After our mandate issued, Douglas filed an amended complaint in which he added a fifth cause of action to the complaint, alleging that (1) Allstate had constructive notice of Ralph’s death or that title to the house had transferred, and was thus estopped from denying coverage on the basis that the insurance policy was in Ralph’s name; and (2) that a contract implied in fact had arisen from the parties’ actions. Allstate moved to strike counts one through four of the complaint; the district court granted this motion on the grounds that these counts were redundant and immaterial in light of our opinion. Allstate did not file an answer to Douglas’s amended complaint, but filed a motion for summary judgment on the fifth count in the amended complaint. Douglas then filed a motion for default judgment as to the fifth count.

The district court concluded that Allstate did not have constructive notice of either Ralph’s death or that title to the house had transferred, and thus that Allstate was not estopped from denying coverage.
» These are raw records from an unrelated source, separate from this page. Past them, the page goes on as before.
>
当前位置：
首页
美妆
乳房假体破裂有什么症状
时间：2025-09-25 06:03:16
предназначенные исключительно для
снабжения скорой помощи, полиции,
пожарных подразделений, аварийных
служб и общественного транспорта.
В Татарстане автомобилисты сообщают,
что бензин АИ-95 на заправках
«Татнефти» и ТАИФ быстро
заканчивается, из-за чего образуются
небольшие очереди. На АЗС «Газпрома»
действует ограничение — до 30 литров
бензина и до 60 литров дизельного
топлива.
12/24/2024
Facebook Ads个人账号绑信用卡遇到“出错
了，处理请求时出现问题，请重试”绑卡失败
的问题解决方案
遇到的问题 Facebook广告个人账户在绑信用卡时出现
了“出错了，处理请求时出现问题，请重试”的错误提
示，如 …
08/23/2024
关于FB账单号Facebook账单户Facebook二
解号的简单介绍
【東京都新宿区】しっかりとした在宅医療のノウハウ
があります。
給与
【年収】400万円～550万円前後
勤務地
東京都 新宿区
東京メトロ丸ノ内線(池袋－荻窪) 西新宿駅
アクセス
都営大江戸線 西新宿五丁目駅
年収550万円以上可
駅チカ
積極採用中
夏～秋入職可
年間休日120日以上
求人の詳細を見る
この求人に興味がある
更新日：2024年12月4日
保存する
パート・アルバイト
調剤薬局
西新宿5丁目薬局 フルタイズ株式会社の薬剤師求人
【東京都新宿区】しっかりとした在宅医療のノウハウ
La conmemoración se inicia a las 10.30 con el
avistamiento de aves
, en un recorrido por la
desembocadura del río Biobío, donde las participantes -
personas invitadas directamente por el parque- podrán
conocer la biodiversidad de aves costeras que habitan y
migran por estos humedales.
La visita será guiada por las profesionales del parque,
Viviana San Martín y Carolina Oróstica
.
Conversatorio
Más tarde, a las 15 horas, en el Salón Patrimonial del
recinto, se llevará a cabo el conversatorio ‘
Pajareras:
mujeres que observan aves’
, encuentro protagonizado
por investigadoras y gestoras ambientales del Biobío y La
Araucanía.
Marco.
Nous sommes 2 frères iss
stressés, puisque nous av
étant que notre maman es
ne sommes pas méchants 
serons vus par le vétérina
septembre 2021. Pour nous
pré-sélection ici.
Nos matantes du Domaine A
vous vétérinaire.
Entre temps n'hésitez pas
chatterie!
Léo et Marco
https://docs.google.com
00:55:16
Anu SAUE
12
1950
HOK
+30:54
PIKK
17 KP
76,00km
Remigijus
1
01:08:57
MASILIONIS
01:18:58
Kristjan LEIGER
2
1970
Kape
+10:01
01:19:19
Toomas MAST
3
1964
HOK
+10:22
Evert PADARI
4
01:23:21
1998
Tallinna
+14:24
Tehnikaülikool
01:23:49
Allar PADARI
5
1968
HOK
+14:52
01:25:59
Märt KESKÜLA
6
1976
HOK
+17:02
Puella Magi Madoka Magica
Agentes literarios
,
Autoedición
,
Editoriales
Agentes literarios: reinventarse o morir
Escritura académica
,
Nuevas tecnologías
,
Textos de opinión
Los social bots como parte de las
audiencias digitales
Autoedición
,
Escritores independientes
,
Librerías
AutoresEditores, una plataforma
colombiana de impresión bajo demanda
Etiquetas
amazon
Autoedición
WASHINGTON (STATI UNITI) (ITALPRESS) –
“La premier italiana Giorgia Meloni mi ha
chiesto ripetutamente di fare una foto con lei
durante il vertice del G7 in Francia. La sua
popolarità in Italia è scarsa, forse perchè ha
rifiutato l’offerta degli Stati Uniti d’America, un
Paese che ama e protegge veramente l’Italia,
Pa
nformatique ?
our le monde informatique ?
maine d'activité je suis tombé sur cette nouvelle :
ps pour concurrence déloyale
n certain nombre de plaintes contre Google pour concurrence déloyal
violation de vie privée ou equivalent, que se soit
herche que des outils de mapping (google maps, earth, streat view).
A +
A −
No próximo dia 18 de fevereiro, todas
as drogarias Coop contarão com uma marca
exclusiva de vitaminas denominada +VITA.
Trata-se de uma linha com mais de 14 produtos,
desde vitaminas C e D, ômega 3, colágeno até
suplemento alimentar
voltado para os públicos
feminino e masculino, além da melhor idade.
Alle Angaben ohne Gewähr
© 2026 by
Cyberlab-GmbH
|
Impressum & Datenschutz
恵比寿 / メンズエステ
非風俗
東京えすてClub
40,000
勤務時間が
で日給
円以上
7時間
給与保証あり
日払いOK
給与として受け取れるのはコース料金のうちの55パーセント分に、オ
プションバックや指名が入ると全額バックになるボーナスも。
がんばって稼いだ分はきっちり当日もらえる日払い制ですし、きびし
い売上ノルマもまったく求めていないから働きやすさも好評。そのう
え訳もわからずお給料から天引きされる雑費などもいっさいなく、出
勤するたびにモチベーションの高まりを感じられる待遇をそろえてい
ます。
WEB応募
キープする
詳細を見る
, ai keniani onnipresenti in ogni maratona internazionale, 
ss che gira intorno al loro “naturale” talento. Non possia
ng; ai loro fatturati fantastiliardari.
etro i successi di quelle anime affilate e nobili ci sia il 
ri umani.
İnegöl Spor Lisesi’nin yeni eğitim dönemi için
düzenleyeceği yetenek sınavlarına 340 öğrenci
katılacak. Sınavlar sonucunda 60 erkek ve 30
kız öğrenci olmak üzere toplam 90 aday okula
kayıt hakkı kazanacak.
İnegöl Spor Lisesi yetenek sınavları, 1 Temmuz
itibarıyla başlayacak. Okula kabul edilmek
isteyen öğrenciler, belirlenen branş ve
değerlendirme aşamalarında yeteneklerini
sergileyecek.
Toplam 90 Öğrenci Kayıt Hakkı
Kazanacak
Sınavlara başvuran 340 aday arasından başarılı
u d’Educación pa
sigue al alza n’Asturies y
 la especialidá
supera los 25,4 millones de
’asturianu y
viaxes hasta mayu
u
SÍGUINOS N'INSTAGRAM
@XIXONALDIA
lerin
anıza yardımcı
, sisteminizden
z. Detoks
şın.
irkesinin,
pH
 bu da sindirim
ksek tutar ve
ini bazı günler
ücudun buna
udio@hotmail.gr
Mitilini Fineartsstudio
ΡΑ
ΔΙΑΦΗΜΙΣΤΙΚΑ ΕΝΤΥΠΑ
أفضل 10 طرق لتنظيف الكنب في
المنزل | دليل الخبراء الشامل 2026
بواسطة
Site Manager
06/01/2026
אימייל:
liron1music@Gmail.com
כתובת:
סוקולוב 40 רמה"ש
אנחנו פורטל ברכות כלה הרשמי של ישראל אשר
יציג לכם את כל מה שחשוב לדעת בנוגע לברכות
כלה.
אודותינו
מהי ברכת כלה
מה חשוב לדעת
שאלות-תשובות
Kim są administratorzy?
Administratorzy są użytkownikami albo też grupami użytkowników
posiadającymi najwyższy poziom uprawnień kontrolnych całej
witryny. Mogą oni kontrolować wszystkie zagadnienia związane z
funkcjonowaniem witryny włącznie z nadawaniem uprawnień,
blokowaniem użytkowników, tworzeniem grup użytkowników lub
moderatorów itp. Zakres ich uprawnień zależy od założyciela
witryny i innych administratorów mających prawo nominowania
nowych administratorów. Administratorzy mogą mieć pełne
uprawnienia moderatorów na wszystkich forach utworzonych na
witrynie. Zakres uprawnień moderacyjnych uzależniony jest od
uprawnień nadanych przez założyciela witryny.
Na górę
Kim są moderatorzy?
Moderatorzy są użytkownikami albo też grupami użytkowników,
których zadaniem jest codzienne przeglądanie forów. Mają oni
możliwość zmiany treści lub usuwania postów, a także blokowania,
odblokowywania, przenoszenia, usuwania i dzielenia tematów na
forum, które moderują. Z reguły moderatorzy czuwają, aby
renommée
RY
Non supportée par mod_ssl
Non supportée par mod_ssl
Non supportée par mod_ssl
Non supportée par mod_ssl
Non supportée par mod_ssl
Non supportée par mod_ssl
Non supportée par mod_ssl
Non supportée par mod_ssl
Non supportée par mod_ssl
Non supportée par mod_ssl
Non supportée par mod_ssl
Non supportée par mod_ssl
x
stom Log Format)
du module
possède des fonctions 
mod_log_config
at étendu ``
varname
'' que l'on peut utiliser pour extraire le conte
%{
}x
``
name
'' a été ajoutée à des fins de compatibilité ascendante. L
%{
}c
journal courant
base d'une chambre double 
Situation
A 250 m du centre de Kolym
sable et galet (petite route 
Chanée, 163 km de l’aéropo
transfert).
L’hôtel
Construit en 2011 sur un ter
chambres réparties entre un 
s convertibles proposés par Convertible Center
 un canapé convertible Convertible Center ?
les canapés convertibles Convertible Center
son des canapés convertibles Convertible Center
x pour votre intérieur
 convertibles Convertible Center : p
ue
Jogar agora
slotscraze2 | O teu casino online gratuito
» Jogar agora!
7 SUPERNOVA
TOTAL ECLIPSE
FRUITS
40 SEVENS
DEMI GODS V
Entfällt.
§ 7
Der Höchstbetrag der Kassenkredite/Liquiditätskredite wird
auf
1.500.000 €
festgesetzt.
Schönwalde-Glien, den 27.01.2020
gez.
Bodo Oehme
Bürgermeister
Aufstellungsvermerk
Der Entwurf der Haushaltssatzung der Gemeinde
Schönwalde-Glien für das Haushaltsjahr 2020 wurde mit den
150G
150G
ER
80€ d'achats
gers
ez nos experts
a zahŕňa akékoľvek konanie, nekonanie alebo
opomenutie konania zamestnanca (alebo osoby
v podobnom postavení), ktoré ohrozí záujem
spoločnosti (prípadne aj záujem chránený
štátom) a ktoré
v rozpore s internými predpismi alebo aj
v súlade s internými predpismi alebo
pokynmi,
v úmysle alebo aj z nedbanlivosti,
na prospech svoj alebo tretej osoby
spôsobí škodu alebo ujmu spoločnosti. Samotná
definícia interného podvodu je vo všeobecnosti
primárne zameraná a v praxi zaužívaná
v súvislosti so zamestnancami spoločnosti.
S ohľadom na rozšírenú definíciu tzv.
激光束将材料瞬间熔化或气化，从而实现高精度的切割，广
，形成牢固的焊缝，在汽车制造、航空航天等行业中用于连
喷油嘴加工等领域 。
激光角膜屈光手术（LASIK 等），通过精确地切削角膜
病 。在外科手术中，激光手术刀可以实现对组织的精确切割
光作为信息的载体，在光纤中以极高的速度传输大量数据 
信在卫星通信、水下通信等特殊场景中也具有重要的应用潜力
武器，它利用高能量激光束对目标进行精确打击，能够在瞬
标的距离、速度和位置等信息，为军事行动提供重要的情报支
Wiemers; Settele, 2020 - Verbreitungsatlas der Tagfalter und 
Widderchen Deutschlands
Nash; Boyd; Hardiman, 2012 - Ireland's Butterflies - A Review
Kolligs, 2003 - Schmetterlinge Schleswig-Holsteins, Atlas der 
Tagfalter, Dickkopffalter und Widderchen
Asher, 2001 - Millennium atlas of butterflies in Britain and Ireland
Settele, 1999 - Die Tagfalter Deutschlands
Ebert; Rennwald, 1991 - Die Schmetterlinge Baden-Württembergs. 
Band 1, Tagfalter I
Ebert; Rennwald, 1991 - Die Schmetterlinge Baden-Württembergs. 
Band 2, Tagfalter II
The district court also found that no contract implied in fact arose from the parties’ actions. Here we disagree. Douglas raises several issues in his amended complaint that are contested facts. Thus summary judgment on this issue was erroneous. Nevertheless, the district court granted Allstate summary judgment on both issues, and denied Douglas’s motion for default judgment.

II.

We review a district court’s grant of summary judgment de novo. Salling v. Budget Rent-A-Car Sys., Inc., 672 F.3d 442, 443 (6th Cir.2012). A grant of summary judgment is proper if the materials in the record “show[] that there is no genuine dispute as to any material fact and the movant is entitled to judgment as a matter of law.” Fed.R.Civ.P. 56(a). “In deciding a motion for summary judgment, the court must view the factual evidence *557 and draw all reasonable inferences in favor of the nonmoving party.” Banks v. Wolfe Cnty. Bd. of Educ., 330 F.3d 888, 892 (6th Cir.2003) (citing Matsushita Elec. Indus. Co. v. Zenith Radio Corp., 475 U.S. 574, 587, 106 S.Ct. 1348, 89 L.Ed.2d 538 (1986)).